Research and development is where those questions go to be answered. Not quickly, not loudly, but honestly. Because the truth is, the seed you buy isn’t a product of one good year. It’s the result of many hard years. Years of trialing in conditions that are always altering. Years of data, comparison, and refinement.
The process starts with your reality. What you’re up against this season, and what you might be up against as the future unfolds.
That timeline matters, new disease threats arrive without warning. Consumer demands shift. End-use requirements tighten. Weather patterns don’t follow the old rules. The future shows up early now – and it shows up in your fields.
The work of building better genetics lives in the future, even while you’re trying to survive the present.

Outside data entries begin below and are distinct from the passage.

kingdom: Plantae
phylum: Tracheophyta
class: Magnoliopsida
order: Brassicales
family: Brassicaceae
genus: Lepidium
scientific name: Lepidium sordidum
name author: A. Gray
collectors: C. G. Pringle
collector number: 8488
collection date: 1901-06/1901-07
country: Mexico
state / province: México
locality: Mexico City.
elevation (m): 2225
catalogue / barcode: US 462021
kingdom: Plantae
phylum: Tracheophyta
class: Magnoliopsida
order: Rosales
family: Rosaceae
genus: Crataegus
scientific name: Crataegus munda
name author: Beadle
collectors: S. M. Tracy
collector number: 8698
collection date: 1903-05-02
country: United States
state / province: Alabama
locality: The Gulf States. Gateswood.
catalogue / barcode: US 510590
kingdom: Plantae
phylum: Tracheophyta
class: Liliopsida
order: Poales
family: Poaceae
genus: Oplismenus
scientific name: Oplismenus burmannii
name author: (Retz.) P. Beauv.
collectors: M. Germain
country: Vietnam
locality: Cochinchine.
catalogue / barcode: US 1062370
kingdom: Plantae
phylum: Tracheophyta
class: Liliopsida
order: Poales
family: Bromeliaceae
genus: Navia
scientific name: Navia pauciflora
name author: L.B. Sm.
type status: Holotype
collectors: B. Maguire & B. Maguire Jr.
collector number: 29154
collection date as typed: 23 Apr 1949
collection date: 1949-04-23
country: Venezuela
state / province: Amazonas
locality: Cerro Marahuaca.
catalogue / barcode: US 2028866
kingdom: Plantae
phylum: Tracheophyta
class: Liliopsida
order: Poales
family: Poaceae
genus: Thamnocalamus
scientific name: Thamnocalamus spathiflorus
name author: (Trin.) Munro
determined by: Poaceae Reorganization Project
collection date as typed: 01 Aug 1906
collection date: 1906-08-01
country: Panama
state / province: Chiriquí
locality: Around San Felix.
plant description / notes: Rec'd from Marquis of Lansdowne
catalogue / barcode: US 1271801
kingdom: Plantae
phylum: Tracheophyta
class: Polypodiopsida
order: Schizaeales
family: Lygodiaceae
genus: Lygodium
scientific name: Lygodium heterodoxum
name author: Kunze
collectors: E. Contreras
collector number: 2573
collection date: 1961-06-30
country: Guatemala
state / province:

This is where it can be underestimated as to what it takes to bring a variety to life. It isn’t one trial plot and a promising yield. It’s years of replicated trials across multiple locations, under Western Canadian conditions that can expose potential weakness. It’s watching how a trial variety holds up when the season isn’t kind. It’s measuring what actually matters – yield, yes, but also standability, maturity, disease resistance, and quality.
Then comes the part that separates real stewardship from noise: Saying no.
Not every contender moves forward. Not every “good” line is good enough. If a new variety doesn’t clearly improve on what came before, it doesn’t earn a place in the lineup, because you don’t need more options. You need better ones. You need confidence. You need a reason to believe the decision you’re making today will still look smart when the season is done.
That’s why this work takes time. Up to ten years, in some cases, from early evaluation through testing, registration, and seed multiplication. A decade of patience so you can have a better chance at a season that feels less like a gamble.
But research isn’t the only unseen labour behind the seed you trust.
Commercialization is the bridge between discovery and reality- where the promise of a variety is either protected and delivered properly, or lost to shortcuts. It means navigating regulation, protecting intellectual property, multiplying pedigreed seed, and ensuring the integrity of what gets delivered into your hands.
It also means sometimes searching globally for any answers required, building relationships, bringing in material to test, and rejecting what doesn’t fit. The goal isn’t novelty. The goal is resilience. The goal is keeping you globally competitive without asking you to sacrifice what makes Canadian farming strong.
Because farming doesn’t just feed markets. It feeds communities.
When your crop performs, it doesn’t stop at your yard. It moves through equipment dealers, truckers, elevators, processors, local businesses, and families who rely on the momentum agriculture creates. The win is never just personal … Farming wins!
It’s more than just seed.
The important work often happens quietly: in the trial sites, in the data, in the decisions that don’t make headlines. It’s why R&D isn’t a “nice to have.” It’s the backbone. And without it, the whole system wouldn’t exist – for growers, for communities, for the next generation watching what’s building.
Everyone’s taking risks, carrying the pressure, and betting a season on choices made months earlier. The focus being: delivering genetics the same way you farm — with discipline, foresight, and with purpose.
When that happens …….when the right variety shows up at the right time ……..it doesn’t just feel like a product working. It feels deliberate.